Porsche is building sports cars again to minimise delays to customers

Porsche will kick its manufacturing back into gear next week

Porsche Productions Line Taycans Jpg

Porsche has announced it will resume its manufacturing across its German operations, where the Porsche 918 and 911 production lines are located.

This is good news for customers who have recently had their new car deliveries impacted by COVID lockdowns and logistical hold-ups.

Porsche’s factories closed temporarily on March 21 “due to bottlenecks in global supply chains,” and have “remained closed for a total of six weeks because orderly production was not possible.”

MOTOR contacted Porsche Australia to confirm local deliveries were on their way to being back on track, and a Porsche spokesperson told us that while the situation is changing quickly, customers would be contacted as soon as local dealers are able to guarantee a delivery timeframe.

The last Porsche 991 911 auctioned

Porsche Taycan production line

The details of the resumption of manufacturing have been outlined in a press release, in which the company says it will introduce a “comprehensive catalogue of measures” to ensure safety and high health standards, including prevention of staff working within 1.5 metres of each other.

“The restart is an important signal – for our employees as well as for our customers," says Albrecht Reimold, board member for production and logistics.

"We have monitored and analysed the situation very carefully right from the start and flexibly adapted processes. Now is the right time to look forward with optimism and to resume work – subject to special precautions.”

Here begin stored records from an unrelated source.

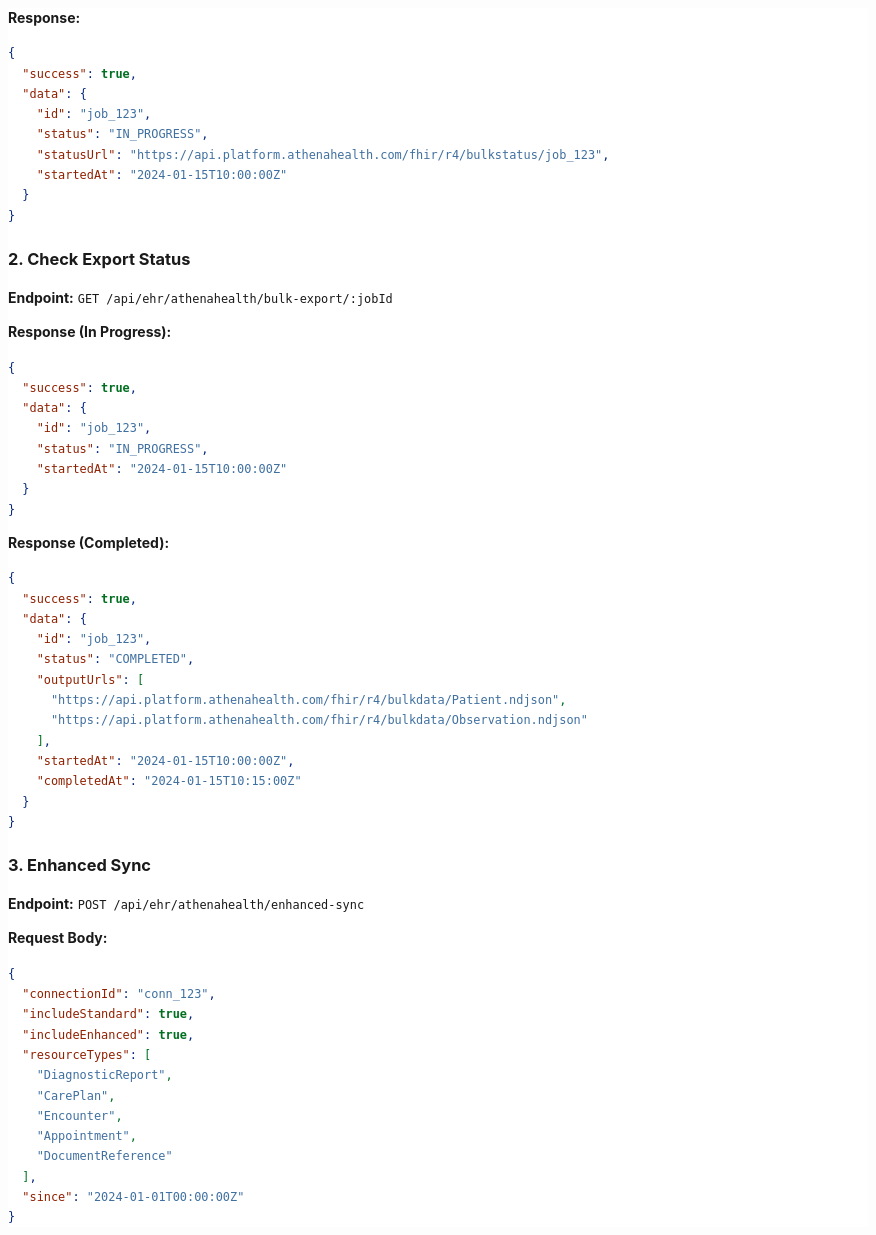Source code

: **Response:**
```json
{
  "success": true,
  "data": {
    "id": "job_123",
    "status": "IN_PROGRESS",
    "statusUrl": "https://api.platform.athenahealth.com/fhir/r4/bulkstatus/job_123",
    "startedAt": "2024-01-15T10:00:00Z"
  }
}
```

### 2. Check Export Status

**Endpoint:** `GET /api/ehr/athenahealth/bulk-export/:jobId`

**Response (In Progress):**
```json
{
  "success": true,
  "data": {
    "id": "job_123",
    "status": "IN_PROGRESS",
    "startedAt": "2024-01-15T10:00:00Z"
  }
}
```

**Response (Completed):**
```json
{
  "success": true,
  "data": {
    "id": "job_123",
    "status": "COMPLETED",
    "outputUrls": [
      "https://api.platform.athenahealth.com/fhir/r4/bulkdata/Patient.ndjson",
      "https://api.platform.athenahealth.com/fhir/r4/bulkdata/Observation.ndjson"
    ],
    "startedAt": "2024-01-15T10:00:00Z",
    "completedAt": "2024-01-15T10:15:00Z"
  }
}
```

### 3. Enhanced Sync

**Endpoint:** `POST /api/ehr/athenahealth/enhanced-sync`

**Request Body:**
```json
{
  "connectionId": "conn_123",
  "includeStandard": true,
  "includeEnhanced": true,
  "resourceTypes": [
    "DiagnosticReport",
    "CarePlan",
    "Encounter",
    "Appointment",
    "DocumentReference"
  ],
  "since": "2024-01-01T00:00:00Z"
}
```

Porsche will ramp up production again from Monday May 4, while the plant in Bratislava, Slovakia, is already producing Porsche Cayennes.

“It will take a great deal of effort to get the economic and social system moving again. Everyone must make a contribution to this,” says executive board chair Oliver Blume.

“It is important to have a positive fundamental attitude. Every crisis also offers opportunities. And we want to make the most of them.”